GOAL OF THE EXERCISE >> Can you give these lines again with "top-left" replaced by "upper-left", leaving everything else unchanged and leaving the pictures out?

::: INFORMATION SHOWN :::

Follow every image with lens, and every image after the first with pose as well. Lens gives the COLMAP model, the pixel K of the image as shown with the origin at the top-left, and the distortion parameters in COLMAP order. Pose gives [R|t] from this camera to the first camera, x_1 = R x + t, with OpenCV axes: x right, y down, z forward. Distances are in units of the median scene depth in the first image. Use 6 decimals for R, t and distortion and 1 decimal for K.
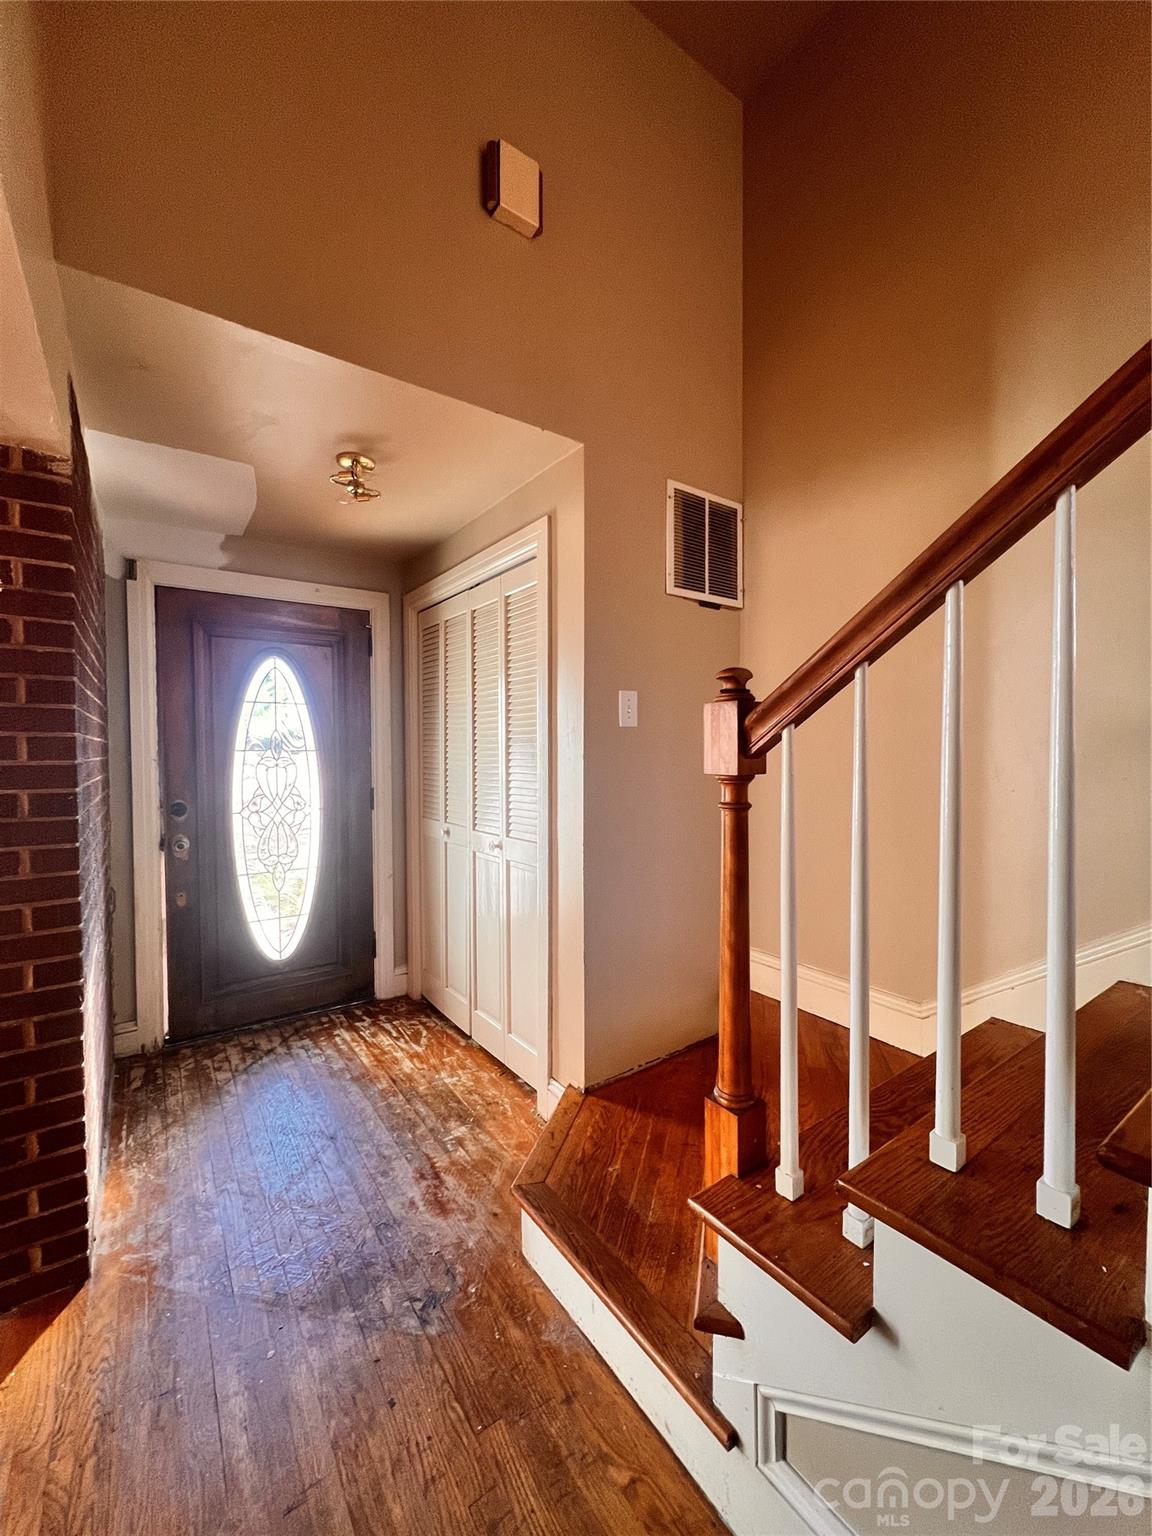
lens RADIAL K [[611.4, 0, 576.0], [0, 611.4, 768.0], [0, 0, 1]] dist [0.004429, 0.000183]
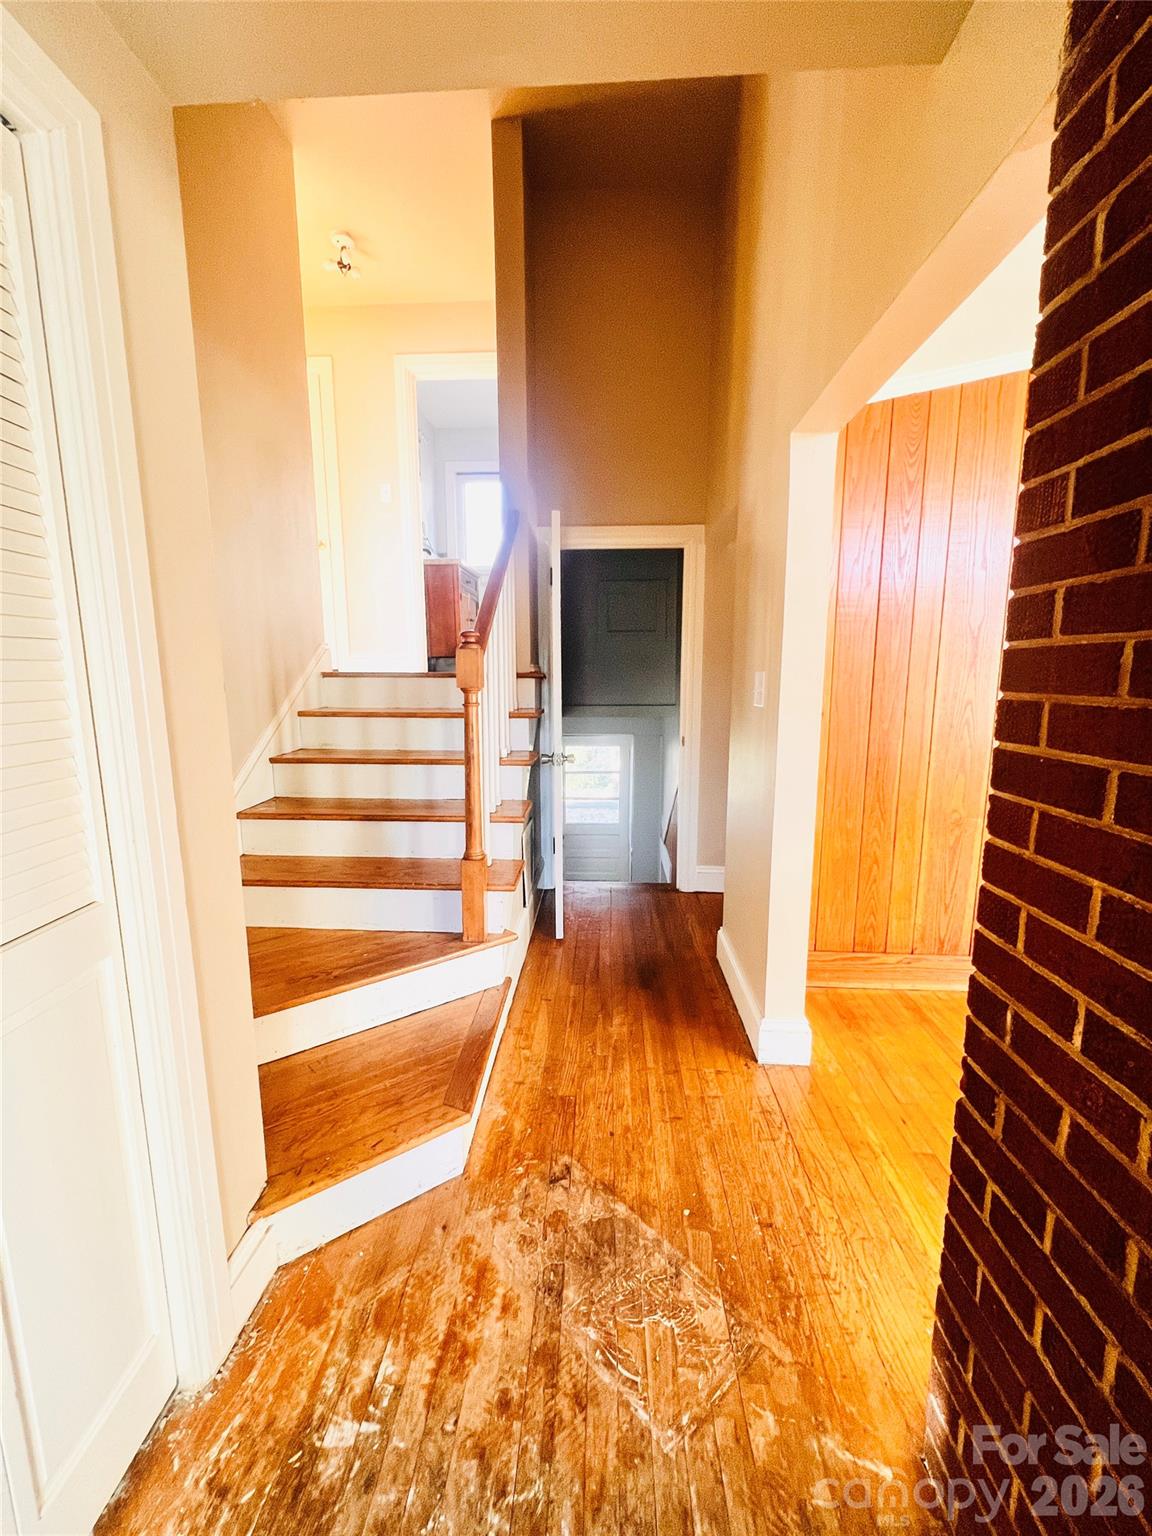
lens RADIAL K [[611.4, 0, 576.0], [0, 611.4, 768.0], [0, 0, 1]] dist [0.004429, 0.000183]
pose [[-0.786985, -0.090987, 0.610226, -0.724697], [0.023181, 0.984007, 0.176616, -0.039937], [-0.616536, 0.153140, -0.772290, 1.428008]]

:::

YOUR SOLUTION >>
Follow every image with lens, and every image after the first with pose as well. Lens gives the COLMAP model, the pixel K of the image as shown with the origin at the upper-left, and the distortion parameters in COLMAP order. Pose gives [R|t] from this camera to the first camera, x_1 = R x + t, with OpenCV axes: x right, y down, z forward. Distances are in units of the median scene depth in the first image. Use 6 decimals for R, t and distortion and 1 decimal for K.
lens RADIAL K [[611.4, 0, 576.0], [0, 611.4, 768.0], [0, 0, 1]] dist [0.004429, 0.000183]
lens RADIAL K [[611.4, 0, 576.0], [0, 611.4, 768.0], [0, 0, 1]] dist [0.004429, 0.000183]
pose [[-0.786985, -0.090987, 0.610226, -0.724697], [0.023181, 0.984007, 0.176616, -0.039937], [-0.616536, 0.153140, -0.772290, 1.428008]]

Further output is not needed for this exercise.